Some side effects of IVF / fertility medications may include:

Some minor discomfort and side effects are expected. Please convey the treating team about the discomfort or symptom you may be facing

  • Passing a small amount of fluid - clear or blood-tinged after the procedure
  • Mild cramping
  • Abdominal bloating
  • Constipation
  • Breast tenderness
  • Headaches
  • Mood swings
  • Abdominal pain
  • Heavy vaginal bleeding
  • Blood in the urine
  • Hot flashes
  • Weight gain

Assisted reproductive technology (ART) involves a significant physical, financial and emotional commitment on the part of a couple. Psychological stress and emotional problems are common, especially if in vitro fertilization (IVF) is unsuccessful. As with most medical procedures, there are potential risks like:

  • Multiples pregnancies including the increased risk of premature delivery and low birth weight.
  • Rates of miscarriage are similar to unassisted conception but the risk does increase with maternal age.
  • Ovarian hyper-stimulation syndrome (OHSS)
  • Egg retrieval carries risks of bleeding, infection, and damage to the bowel or bladder.
  • ectopic pregnancy
  • Nausea or vomiting
  • Decreased urinary frequency
  • Shortness of breath
  • Faintness
  • Severe stomach pains and bloating

IVF was traditionally used to help both men and women address infertility issues.

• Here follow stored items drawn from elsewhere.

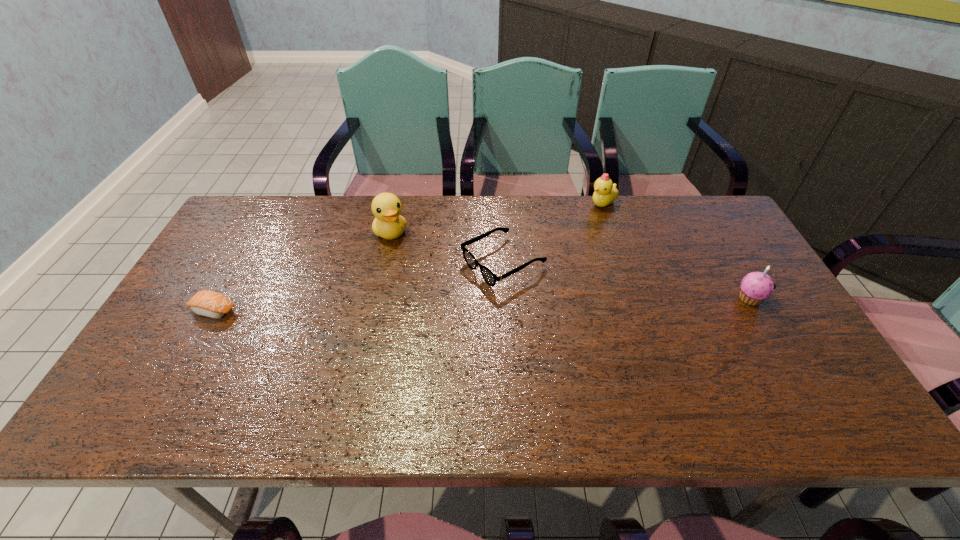
Locate an element on the screen. The width and height of the screenshot is (960, 540). duck that is positioned at the far edge is located at coordinates (389, 224).

The width and height of the screenshot is (960, 540). I want to click on duckling that is positioned at the far edge, so (x=606, y=192).

Identify the location of object that is at the left edge. (207, 303).

Find the location of a particular element. The width and height of the screenshot is (960, 540). object located in the right edge section of the desktop is located at coordinates (756, 286).

At what (x,y) coordinates should I click in order to perform the action: click on vacant space at the far edge of the desktop. Please return your answer as a coordinate pair (x, y). Image resolution: width=960 pixels, height=540 pixels. Looking at the image, I should click on (658, 232).

Identify the location of free space at the near edge of the desktop. (350, 383).

In the image, there is a desktop. Identify the location of vacant space at the left edge. This screenshot has height=540, width=960. (202, 269).

Locate an element on the screen. The height and width of the screenshot is (540, 960). free space at the right edge of the desktop is located at coordinates (785, 333).

Locate an element on the screen. The width and height of the screenshot is (960, 540). free location at the far right corner of the desktop is located at coordinates (677, 205).

Locate an element on the screen. The height and width of the screenshot is (540, 960). blank region between the duckling and the second shortest object is located at coordinates (553, 233).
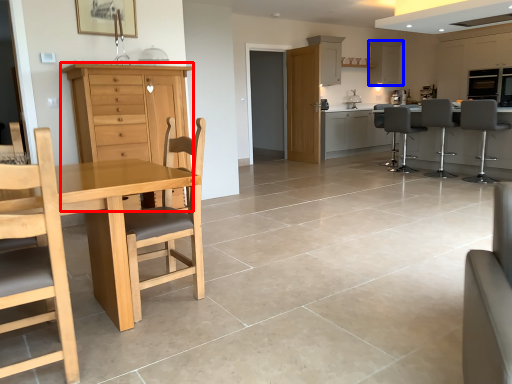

Women with missing, damaged, or blocked fallopian tubes were some of the first patients to carry successful IVFs. The egg is fertilized outside the female body and then placed inside the uterus for a more likely implantation.

Female Infertility tests:

  • General physical exam and medical history
  • Blood test - hormone levels and progesterone test
  • USG - Pelvic ultrasound - uterus, fallopian tubes, and ovaries.
  • HSG - Hysterosalpingography - to check uterus and the fallopian tubes
  • Laparoscopy - Check fallopian tubes, uterus and ovaries and endometriosis, scarring, blockages and any irregularities of the uterus and fallopian tubes.
  • Ovarian reserve testing to find out how effective the eggs are after ovulation.
  • Genetic testing  to find out whether its because of genetic abnormality
  • Chlamydia test
  • Thyroid function test
  • Tubal Patency 

Infertility tests for men                               

  • General physical exam and medical history
  • Semen analysis 
  • Blood test - testosterone and other male hormones.
  • Ultrasound test - ejaculatory duct obstruction, retrograde ejaculation
  • Chlamydia test 

There are several ways uterine fibroids can reduce fertility. Changes in the shape of the cervix and uterus can affect the number of sperm that can enter the uterus.

Based on the couple’s test results and other factors, infertility may be treated with:

  • Medicine
  • Surgery
  • Artificial insemination IUI
  • Assisted Reproductive Technology (ART)
    • In vitro fertilization
    • Zygote transfer
    • Gamete transfer
    • ICSI - Intracytoplasmic Sperm Injection.